(Beginning of Data supplied)

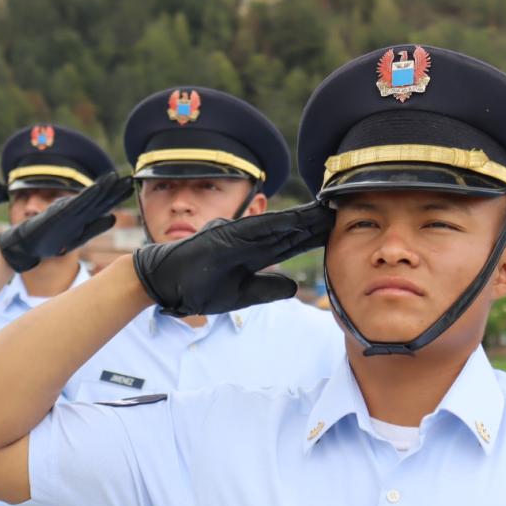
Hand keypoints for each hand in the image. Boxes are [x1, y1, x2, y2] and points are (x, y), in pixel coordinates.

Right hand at [0, 173, 133, 271]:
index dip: (117, 195)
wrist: (28, 244)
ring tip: (115, 177)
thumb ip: (95, 227)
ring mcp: (67, 211)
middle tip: (130, 177)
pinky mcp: (58, 214)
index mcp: (83, 216)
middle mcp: (77, 210)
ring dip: (102, 187)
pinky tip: (96, 189)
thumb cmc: (52, 240)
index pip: (103, 204)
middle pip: (99, 198)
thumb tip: (113, 217)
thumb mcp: (78, 237)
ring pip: (88, 198)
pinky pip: (75, 204)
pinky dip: (87, 196)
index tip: (131, 186)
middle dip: (114, 188)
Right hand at [133, 202, 333, 315]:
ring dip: (300, 219)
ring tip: (324, 212)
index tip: (334, 230)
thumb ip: (267, 289)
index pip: (288, 244)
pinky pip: (254, 230)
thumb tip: (293, 286)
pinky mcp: (224, 237)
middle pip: (287, 231)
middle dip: (313, 223)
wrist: (166, 283)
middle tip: (339, 211)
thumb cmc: (199, 287)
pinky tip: (295, 221)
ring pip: (275, 226)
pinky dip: (275, 225)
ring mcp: (236, 236)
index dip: (311, 237)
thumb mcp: (240, 294)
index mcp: (252, 254)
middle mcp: (247, 241)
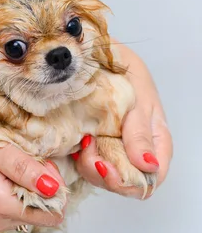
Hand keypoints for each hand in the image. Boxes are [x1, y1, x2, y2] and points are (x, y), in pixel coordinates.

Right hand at [0, 126, 65, 231]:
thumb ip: (25, 168)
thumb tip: (53, 187)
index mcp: (1, 205)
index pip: (50, 213)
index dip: (54, 190)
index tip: (43, 167)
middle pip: (42, 215)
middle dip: (44, 191)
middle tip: (29, 165)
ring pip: (30, 215)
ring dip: (30, 194)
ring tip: (13, 171)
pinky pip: (15, 215)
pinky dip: (17, 198)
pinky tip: (5, 180)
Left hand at [74, 45, 172, 198]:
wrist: (95, 50)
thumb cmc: (124, 70)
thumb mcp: (138, 99)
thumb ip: (140, 133)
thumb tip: (148, 166)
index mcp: (154, 140)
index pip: (151, 178)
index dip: (132, 183)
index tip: (109, 169)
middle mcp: (134, 148)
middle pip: (125, 182)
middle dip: (106, 175)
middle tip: (89, 153)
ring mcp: (112, 146)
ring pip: (104, 176)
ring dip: (90, 165)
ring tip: (84, 141)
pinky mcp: (92, 142)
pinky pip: (86, 162)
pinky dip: (79, 156)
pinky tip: (77, 140)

(End of Data supplied)

Task instructions: Would you please reproduce the entries above, starting at the line with "index mcp: (252, 254)" and stopping after the line with "index pip: (50, 213)"? Omit any pictures.

The answer:
index mcp: (252, 254)
middle mcp: (247, 241)
Hand keypoints for each hand in the image. Boxes are [x1, y1, x2, y2] and points are (x, y), in pixel coordinates.

Right hand at [0, 126, 65, 231]:
thumb ip: (25, 168)
thumb tip: (53, 187)
index mcp: (1, 205)
index pip: (50, 213)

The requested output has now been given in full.